### [WORK REQUEST]
Every entry below is to be returned unchanged. Images are not part of the copy.

Saved entries
──────────────────────────────
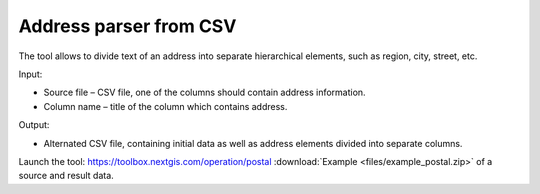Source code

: Address parser from CSV
========================
The tool allows to divide text of an address into separate hierarchical elements, such as region, city, street, etc.

Input:

* Source file – CSV file, one of the columns should contain address information.
* Column name – title of the column which contains address.

Output:

* Alternated CSV file, containing initial data as well as address elements divided into separate columns. 

Launch the tool: https://toolbox.nextgis.com/operation/postal
:download:`Example <files/example_postal.zip>` of a source and result data.
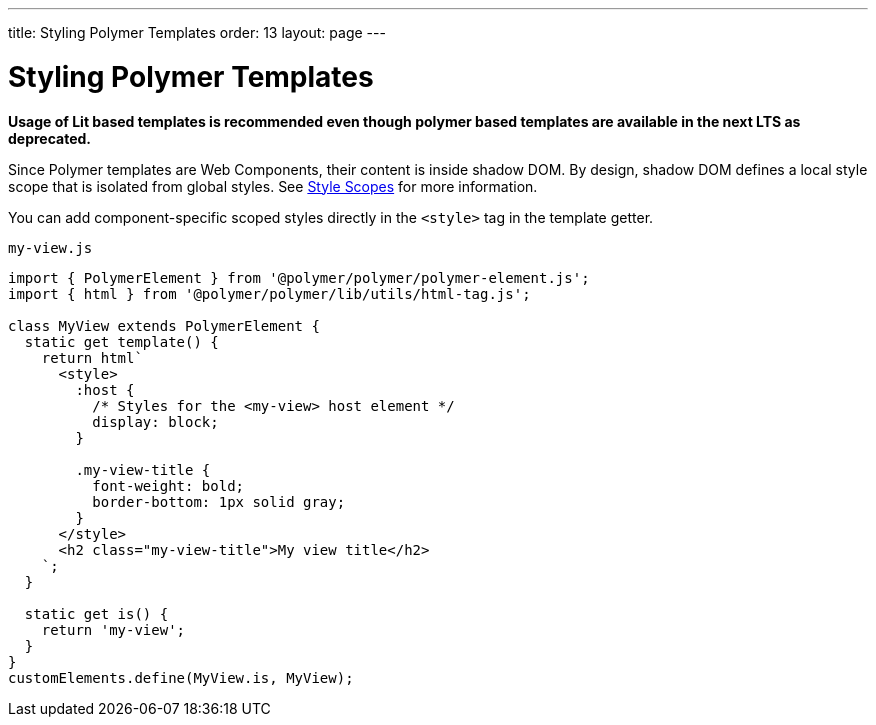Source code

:---
title: Styling Polymer Templates
order: 13
layout: page
---

= Styling Polymer Templates

*Usage of Lit based templates is recommended even though polymer based templates are available in the next LTS as deprecated.*

Since Polymer templates are Web Components, their content is inside shadow DOM. By design, shadow DOM defines a local style scope that is isolated from global styles. See <<../../themes/style-scopes#,Style Scopes>> for more information.

You can add component-specific scoped styles directly in the `<style>` tag in the template getter.

.`my-view.js`
[source,js]
----
import { PolymerElement } from '@polymer/polymer/polymer-element.js';
import { html } from '@polymer/polymer/lib/utils/html-tag.js';

class MyView extends PolymerElement {
  static get template() {
    return html`
      <style>
        :host {
          /* Styles for the <my-view> host element */
          display: block;
        }

        .my-view-title {
          font-weight: bold;
          border-bottom: 1px solid gray;
        }
      </style>
      <h2 class="my-view-title">My view title</h2>
    `;
  }

  static get is() {
    return 'my-view';
  }
}
customElements.define(MyView.is, MyView);
----
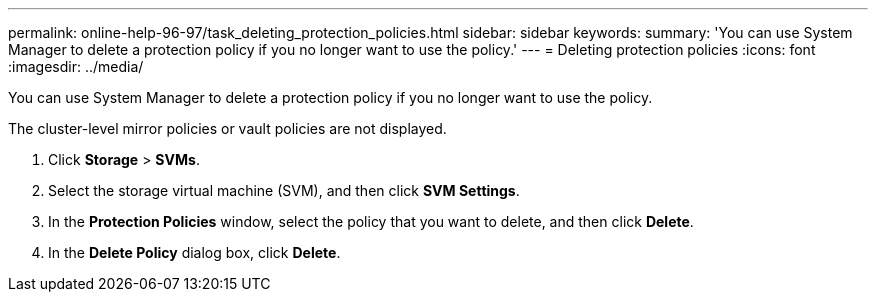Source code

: ---
permalink: online-help-96-97/task_deleting_protection_policies.html
sidebar: sidebar
keywords: 
summary: 'You can use System Manager to delete a protection policy if you no longer want to use the policy.'
---
= Deleting protection policies
:icons: font
:imagesdir: ../media/

[.lead]
You can use System Manager to delete a protection policy if you no longer want to use the policy.

The cluster-level mirror policies or vault policies are not displayed.

. Click *Storage* > *SVMs*.
. Select the storage virtual machine (SVM), and then click *SVM Settings*.
. In the *Protection Policies* window, select the policy that you want to delete, and then click *Delete*.
. In the *Delete Policy* dialog box, click *Delete*.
──────────────────────────────
### [OUTPUT OF THE TASK]
Source code

: Address parser from CSV
========================
The tool allows to divide text of an address into separate hierarchical elements, such as region, city, street, etc.

Input:

* Source file – CSV file, one of the columns should contain address information.
* Column name – title of the column which contains address.

Output:

* Alternated CSV file, containing initial data as well as address elements divided into separate columns. 

Launch the tool: https://toolbox.nextgis.com/operation/postal
:download:`Example <files/example_postal.zip>` of a source and result data.
Source code

:---
title: Styling Polymer Templates
order: 13
layout: page
---

= Styling Polymer Templates

*Usage of Lit based templates is recommended even though polymer based templates are available in the next LTS as deprecated.*

Since Polymer templates are Web Components, their content is inside shadow DOM. By design, shadow DOM defines a local style scope that is isolated from global styles. See <<../../themes/style-scopes#,Style Scopes>> for more information.

You can add component-specific scoped styles directly in the `<style>` tag in the template getter.

.`my-view.js`
[source,js]
----
import { PolymerElement } from '@polymer/polymer/polymer-element.js';
import { html } from '@polymer/polymer/lib/utils/html-tag.js';

class MyView extends PolymerElement {
  static get template() {
    return html`
      <style>
        :host {
          /* Styles for the <my-view> host element */
          display: block;
        }

        .my-view-title {
          font-weight: bold;
          border-bottom: 1px solid gray;
        }
      </style>
      <h2 class="my-view-title">My view title</h2>
    `;
  }

  static get is() {
    return 'my-view';
  }
}
customElements.define(MyView.is, MyView);
----
Source code

: ---
permalink: online-help-96-97/task_deleting_protection_policies.html
sidebar: sidebar
keywords: 
summary: 'You can use System Manager to delete a protection policy if you no longer want to use the policy.'
---
= Deleting protection policies
:icons: font
:imagesdir: ../media/

[.lead]
You can use System Manager to delete a protection policy if you no longer want to use the policy.

The cluster-level mirror policies or vault policies are not displayed.

. Click *Storage* > *SVMs*.
. Select the storage virtual machine (SVM), and then click *SVM Settings*.
. In the *Protection Policies* window, select the policy that you want to delete, and then click *Delete*.
. In the *Delete Policy* dialog box, click *Delete*.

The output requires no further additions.